## PROMPT
Locate every line below that contains the word "activity" and copy it.

[[ LISTED RECORDS, beginning ]]

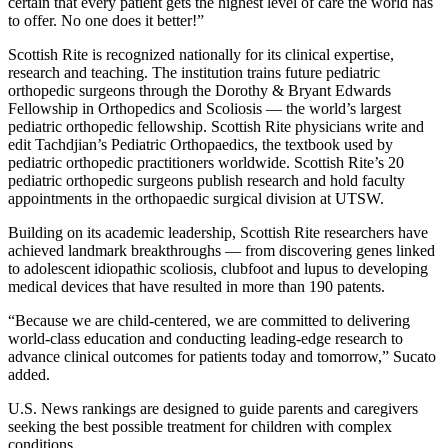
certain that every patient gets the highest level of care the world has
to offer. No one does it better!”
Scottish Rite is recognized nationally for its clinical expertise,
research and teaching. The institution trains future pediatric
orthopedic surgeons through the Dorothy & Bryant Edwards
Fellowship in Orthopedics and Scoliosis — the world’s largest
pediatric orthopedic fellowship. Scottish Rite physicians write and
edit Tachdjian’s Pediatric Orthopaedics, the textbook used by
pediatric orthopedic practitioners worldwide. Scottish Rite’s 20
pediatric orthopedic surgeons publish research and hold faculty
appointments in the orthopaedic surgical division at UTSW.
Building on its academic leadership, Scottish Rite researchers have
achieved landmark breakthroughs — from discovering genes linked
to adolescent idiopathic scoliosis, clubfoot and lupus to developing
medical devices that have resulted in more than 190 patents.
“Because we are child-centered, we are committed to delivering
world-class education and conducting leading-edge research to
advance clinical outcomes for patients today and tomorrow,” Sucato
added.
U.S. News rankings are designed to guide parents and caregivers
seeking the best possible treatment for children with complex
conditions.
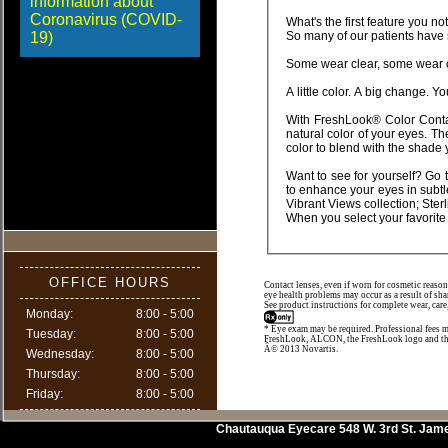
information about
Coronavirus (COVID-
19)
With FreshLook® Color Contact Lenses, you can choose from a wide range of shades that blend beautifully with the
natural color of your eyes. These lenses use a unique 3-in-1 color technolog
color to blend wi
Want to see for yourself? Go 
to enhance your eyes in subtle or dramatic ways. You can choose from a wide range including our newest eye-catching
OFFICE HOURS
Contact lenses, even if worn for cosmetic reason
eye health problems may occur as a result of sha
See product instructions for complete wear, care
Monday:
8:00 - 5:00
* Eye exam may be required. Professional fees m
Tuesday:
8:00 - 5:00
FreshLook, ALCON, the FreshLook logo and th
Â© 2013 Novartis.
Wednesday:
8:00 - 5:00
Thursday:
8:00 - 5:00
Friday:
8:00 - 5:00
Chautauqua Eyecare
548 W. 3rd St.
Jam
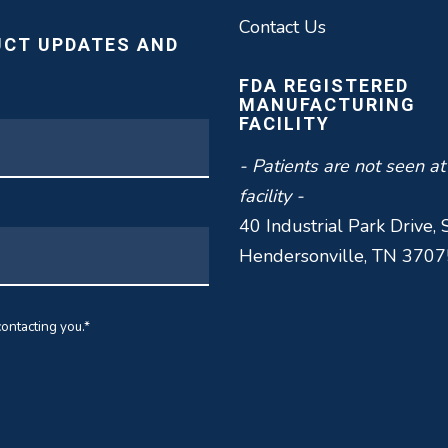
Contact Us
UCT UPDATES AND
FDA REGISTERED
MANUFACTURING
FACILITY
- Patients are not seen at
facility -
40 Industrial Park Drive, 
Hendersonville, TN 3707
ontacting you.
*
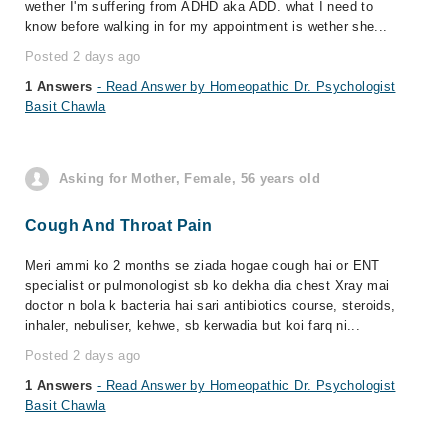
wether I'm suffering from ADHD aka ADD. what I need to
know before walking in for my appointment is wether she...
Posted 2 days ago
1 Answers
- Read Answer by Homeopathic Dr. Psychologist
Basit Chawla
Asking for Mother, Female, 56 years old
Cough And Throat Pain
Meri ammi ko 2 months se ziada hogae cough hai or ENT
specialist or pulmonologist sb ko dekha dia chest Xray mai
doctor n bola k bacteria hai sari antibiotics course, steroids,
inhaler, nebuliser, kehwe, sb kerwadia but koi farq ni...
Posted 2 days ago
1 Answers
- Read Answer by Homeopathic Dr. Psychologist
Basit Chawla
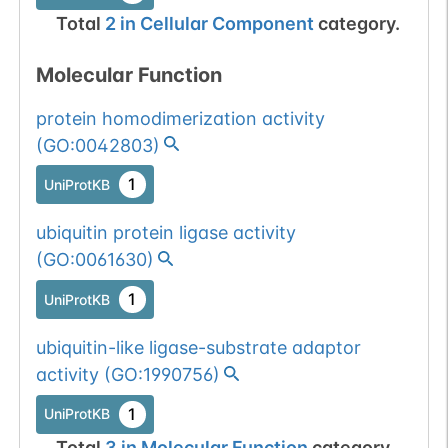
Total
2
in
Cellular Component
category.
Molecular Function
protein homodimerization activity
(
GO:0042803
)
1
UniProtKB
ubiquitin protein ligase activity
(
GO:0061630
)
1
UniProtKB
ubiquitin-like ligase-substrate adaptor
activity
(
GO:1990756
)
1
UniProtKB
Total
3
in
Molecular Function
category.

[[ LISTED RECORDS, end ]]

## SOLUTION BELOW
protein homodimerization activity
ubiquitin protein ligase activity
activity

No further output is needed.